2. His weight matters: Women are not the only ones who have weight related fertility issues. Men who are overweight or underweight are more likely to have problems with infertility. Having too much or too little body fat may affect a man’s hormone levels. Scientists in one Finnish study found that a 20 lb weight gain may increase a man’s chance of being infertile by 10 percent.
3. Have more sex not less: Men with low sperm counts are often advised to abstain from sex in order to improve their sperm count, but new research suggests that while this may improve sperm count, too much abstinence can damage the DNA of the sperm that is produced. Australian researchers have found that having daily sex actually improves the quality, if not the quantity of sperm. The thought behind this is that regular ejaculations get rid of the old sperm and make way for newer healthier sperm.
4. Folic acid is not only good for the goose, but it is also good for the gander. Most women know that taking a folic acid supplement is important during childbearing years because it can prevent certain birth defects. You may not have known that it is also important for men to eat a diet containing folic acid. A recent study by researchers at the University of California, Berkley found that men who had lower levels of folic acid (or folate) in their diets had a higher rate of chromosomal abnormalities in their sperm.
5. Avoid soy products.

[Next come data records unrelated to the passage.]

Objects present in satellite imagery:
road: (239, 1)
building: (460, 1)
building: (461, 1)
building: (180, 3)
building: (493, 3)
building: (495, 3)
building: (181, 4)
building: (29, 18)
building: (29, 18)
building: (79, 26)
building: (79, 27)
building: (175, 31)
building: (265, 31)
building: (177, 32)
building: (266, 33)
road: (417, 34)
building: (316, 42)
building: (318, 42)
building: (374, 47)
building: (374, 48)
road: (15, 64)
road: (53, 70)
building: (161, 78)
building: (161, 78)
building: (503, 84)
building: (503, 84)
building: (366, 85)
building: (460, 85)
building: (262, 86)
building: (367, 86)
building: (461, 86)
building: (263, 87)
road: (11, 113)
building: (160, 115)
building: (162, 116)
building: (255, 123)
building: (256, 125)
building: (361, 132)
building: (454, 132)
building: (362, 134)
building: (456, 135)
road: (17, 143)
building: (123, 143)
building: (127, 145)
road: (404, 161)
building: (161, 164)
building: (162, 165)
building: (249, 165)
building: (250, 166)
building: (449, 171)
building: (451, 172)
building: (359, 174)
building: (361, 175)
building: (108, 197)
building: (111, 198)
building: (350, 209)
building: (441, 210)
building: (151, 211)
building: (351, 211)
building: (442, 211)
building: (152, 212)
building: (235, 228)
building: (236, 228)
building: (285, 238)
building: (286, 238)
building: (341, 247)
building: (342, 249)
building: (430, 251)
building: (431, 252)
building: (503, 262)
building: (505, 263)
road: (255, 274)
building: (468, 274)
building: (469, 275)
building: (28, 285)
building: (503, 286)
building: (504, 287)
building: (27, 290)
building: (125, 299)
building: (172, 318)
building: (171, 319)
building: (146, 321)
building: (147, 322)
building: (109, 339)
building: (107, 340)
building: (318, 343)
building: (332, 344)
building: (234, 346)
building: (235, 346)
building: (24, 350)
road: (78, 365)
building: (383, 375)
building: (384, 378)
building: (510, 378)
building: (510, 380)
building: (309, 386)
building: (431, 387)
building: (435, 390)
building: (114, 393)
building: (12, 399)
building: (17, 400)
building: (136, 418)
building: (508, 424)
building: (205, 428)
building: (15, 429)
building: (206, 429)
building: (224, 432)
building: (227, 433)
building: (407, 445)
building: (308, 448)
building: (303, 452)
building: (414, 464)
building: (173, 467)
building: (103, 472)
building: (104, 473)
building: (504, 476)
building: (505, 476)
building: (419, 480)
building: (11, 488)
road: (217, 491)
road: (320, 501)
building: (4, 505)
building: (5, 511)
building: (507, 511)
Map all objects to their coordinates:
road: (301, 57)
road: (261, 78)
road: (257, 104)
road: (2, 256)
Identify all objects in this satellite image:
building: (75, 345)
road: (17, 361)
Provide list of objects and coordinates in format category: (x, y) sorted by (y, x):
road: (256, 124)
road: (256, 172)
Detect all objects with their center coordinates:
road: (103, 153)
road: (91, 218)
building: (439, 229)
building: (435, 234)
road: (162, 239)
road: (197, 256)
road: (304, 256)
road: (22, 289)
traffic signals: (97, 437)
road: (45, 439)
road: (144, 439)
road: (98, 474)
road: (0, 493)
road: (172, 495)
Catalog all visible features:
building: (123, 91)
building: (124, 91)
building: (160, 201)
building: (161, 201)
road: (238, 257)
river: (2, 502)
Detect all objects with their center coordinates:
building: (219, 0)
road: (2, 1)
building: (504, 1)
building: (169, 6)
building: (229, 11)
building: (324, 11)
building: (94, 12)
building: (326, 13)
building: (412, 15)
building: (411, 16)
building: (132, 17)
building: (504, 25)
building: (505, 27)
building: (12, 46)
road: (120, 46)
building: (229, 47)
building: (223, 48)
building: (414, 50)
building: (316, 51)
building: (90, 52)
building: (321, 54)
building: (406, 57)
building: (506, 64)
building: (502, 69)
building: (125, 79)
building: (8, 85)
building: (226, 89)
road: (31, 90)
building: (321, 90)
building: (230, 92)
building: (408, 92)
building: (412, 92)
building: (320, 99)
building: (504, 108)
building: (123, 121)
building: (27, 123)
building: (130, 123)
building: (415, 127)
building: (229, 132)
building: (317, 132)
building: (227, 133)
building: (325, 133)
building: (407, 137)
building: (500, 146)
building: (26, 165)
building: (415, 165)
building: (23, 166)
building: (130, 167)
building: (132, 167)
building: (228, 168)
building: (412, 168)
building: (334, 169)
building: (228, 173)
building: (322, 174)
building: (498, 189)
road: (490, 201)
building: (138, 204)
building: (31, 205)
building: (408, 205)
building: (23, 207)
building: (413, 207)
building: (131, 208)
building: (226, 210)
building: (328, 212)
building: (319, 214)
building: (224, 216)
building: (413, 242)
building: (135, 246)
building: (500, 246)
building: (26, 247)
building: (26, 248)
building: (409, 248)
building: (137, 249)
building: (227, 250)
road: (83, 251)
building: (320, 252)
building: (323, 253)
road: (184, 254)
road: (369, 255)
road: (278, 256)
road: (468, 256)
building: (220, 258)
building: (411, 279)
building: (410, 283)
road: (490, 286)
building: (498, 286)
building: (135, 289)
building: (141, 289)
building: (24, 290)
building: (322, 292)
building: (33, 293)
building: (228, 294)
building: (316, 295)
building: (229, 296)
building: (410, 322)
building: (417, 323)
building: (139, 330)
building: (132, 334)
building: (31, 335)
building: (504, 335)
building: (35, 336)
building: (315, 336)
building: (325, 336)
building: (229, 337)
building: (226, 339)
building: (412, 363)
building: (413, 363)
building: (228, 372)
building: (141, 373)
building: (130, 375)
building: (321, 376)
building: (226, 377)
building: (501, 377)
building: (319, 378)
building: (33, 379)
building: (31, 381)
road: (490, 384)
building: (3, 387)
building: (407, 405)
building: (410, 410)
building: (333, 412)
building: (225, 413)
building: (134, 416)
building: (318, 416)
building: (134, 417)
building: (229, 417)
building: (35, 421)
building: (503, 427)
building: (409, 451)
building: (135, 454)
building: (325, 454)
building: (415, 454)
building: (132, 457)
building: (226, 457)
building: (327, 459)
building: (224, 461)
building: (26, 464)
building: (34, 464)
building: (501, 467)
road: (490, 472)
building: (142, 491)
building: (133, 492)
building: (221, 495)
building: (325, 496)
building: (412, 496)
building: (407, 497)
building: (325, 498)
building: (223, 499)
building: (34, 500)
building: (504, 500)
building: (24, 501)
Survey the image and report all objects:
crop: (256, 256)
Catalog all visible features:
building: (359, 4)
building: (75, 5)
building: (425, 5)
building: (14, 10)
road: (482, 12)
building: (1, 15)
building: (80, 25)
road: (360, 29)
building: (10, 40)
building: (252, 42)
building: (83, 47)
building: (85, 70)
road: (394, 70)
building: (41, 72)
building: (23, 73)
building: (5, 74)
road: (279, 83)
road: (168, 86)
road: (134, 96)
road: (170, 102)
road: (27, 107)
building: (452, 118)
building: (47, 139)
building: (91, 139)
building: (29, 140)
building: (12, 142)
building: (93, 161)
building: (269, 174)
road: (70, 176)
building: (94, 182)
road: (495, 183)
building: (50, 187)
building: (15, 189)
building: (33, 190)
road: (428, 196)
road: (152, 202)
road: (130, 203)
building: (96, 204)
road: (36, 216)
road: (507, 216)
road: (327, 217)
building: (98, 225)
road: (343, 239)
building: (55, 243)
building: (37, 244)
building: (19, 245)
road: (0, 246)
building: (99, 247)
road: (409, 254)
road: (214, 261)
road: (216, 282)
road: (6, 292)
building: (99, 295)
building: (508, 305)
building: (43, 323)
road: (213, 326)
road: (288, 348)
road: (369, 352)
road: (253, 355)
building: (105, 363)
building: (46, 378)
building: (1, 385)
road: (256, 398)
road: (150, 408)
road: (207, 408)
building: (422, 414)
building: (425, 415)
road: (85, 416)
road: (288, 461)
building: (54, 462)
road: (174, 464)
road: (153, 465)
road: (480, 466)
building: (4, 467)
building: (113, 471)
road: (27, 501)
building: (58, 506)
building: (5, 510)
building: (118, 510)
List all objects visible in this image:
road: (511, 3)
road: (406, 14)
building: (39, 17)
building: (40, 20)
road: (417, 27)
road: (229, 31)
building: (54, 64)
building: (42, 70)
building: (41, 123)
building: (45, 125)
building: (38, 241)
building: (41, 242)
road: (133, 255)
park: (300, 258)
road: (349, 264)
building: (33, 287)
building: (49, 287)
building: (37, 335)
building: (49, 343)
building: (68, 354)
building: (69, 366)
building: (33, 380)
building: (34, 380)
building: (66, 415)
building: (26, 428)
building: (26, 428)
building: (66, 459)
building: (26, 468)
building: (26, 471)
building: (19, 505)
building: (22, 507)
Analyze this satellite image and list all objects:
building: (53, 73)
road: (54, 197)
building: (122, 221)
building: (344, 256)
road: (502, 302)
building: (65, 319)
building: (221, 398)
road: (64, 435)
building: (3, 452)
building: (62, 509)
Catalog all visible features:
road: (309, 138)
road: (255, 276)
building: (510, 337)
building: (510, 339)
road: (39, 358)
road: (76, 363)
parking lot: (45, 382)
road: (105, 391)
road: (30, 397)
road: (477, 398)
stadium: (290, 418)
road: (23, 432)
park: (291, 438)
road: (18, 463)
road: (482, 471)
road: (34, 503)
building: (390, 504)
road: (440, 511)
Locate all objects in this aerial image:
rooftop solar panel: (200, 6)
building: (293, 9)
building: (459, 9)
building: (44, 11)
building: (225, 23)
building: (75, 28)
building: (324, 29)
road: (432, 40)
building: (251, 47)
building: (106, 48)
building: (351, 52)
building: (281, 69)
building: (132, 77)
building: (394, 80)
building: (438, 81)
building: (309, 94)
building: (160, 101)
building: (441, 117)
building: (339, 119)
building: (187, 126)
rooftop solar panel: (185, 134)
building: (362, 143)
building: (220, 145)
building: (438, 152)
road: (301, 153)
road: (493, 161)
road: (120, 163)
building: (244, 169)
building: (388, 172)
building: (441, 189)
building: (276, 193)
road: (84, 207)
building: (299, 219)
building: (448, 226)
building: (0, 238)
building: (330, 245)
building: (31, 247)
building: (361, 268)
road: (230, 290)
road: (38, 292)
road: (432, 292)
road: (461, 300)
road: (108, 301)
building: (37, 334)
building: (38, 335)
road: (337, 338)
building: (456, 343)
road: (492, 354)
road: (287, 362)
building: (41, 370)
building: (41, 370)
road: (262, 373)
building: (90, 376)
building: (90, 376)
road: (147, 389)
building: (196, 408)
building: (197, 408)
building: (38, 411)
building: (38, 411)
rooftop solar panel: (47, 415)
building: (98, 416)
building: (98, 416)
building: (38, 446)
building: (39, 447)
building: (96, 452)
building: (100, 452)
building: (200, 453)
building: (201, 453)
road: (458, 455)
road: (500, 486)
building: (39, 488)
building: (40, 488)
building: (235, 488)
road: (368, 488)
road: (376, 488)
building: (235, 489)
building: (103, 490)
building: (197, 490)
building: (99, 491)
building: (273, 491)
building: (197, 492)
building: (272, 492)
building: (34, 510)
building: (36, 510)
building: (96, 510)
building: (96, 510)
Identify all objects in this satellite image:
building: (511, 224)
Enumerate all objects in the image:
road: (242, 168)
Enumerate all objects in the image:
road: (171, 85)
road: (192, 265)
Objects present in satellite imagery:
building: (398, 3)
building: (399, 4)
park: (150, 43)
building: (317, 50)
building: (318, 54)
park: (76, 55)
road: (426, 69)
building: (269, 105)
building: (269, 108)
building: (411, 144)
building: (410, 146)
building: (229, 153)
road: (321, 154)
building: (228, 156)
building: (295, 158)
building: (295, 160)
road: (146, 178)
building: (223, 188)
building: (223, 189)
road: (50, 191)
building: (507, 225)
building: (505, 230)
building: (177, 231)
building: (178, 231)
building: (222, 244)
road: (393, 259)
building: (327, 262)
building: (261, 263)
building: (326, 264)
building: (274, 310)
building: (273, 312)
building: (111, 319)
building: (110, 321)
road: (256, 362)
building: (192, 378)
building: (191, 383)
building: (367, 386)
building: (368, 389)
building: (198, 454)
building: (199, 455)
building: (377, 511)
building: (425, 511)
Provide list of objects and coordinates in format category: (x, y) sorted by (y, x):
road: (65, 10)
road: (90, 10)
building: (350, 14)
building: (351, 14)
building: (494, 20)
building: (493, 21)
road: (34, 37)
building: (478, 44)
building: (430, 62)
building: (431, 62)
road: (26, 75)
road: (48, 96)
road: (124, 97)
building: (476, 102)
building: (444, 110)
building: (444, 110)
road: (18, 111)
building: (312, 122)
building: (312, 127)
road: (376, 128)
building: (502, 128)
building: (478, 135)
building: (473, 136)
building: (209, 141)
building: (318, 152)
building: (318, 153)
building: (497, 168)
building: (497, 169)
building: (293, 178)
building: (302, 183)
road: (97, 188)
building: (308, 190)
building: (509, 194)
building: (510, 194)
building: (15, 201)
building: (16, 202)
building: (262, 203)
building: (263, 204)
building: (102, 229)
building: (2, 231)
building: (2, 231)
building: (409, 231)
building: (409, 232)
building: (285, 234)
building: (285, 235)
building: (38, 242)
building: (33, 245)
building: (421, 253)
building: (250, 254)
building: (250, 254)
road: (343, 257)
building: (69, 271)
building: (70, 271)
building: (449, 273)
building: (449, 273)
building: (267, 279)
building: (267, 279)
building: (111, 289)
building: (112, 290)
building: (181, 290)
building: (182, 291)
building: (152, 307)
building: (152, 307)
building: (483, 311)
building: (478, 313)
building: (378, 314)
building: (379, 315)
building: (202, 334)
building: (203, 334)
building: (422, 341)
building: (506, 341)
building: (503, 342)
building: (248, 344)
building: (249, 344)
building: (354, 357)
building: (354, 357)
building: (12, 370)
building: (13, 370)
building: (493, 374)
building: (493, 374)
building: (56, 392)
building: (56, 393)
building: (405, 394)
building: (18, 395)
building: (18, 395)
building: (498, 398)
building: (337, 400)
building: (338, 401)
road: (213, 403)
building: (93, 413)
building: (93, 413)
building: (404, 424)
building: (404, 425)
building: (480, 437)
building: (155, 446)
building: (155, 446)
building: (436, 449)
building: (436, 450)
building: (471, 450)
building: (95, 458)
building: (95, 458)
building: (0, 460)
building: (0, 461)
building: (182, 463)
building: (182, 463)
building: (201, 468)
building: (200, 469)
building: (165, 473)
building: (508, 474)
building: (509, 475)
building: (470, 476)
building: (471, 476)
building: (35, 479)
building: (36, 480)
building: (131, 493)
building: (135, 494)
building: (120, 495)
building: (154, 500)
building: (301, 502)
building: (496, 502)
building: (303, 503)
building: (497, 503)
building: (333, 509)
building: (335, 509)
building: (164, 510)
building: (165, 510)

A recent study published by Oxford University Press’s online publication Human Reproduction, suggests that eating a diet high in soy foods could cause men to have a lower sperm count. According to the study, men who ate soy foods were more likely to have lower sperm counts (although not necessarily abnormally low) than men who did not eat soy.
6. Skip the lubricants. Lubricants can impede the movement of sperm. A woman’s cervical mucous is designed to help transport sperm, but many commercial lubricants have the opposite effect. Lubricants like KY Jelly, baby oil, or petroleum jelly have been shown to slow down or damage sperm. Saliva can also damage sperm. One lubricant that is okay to use is Pre-seed. According to one study in the ASRM’s journal of Fertility and Sterility, Pre-seed was not shown to harm or slow down sperm.
7. Watch out for cell phones and lap tops. There have been a few studies that have shown that excessive use of lap tops or cell phones can cause sperm damage. Lap tops, if placed on a man’s lap, get hot over time. The increase in scrotal temperature may have a negative effect on a man’s sperm if he keeps a lap top sitting on his lap for extended periods of time. Similarly, cell phone emissions might also cause sperm damage. Keeping a cell phone in a close proximity to a man’s scrotum could potentially cause a decrease in sperm quality, according to a small research study from the Cleveland Clinic.
8. Buy some boxers - The jury is still out on the boxers vs. briefs debate. Some say the testes can get overheated in briefs, inhibiting sperm production. Others say it's really not an issue unless sperm count is already a concern. Cole points out that if wearing boxers can potentially give you an edge over briefs, why not go with boxers for a few months? It's a fairly simple wardrobe adjustment that could speed things along.
9. Steer clear of the hot tub/hot showers - Don't look to hot tubs, saunas, or hot baths as a way to unwind before all this baby business gets under way. Heat kills sperm. And because they take up to three months to regenerate, if you spend a long time in the hot tub in January, it could be April before you have a full set of swimmers again. Testicles function best when they keep their cool: "The boys" are happiest at 94 to 96 degrees, a couple of degrees cooler than normal body temperature. To protect your swimmers, avoid hot tubs and saunas for up to three months before trying to conceive.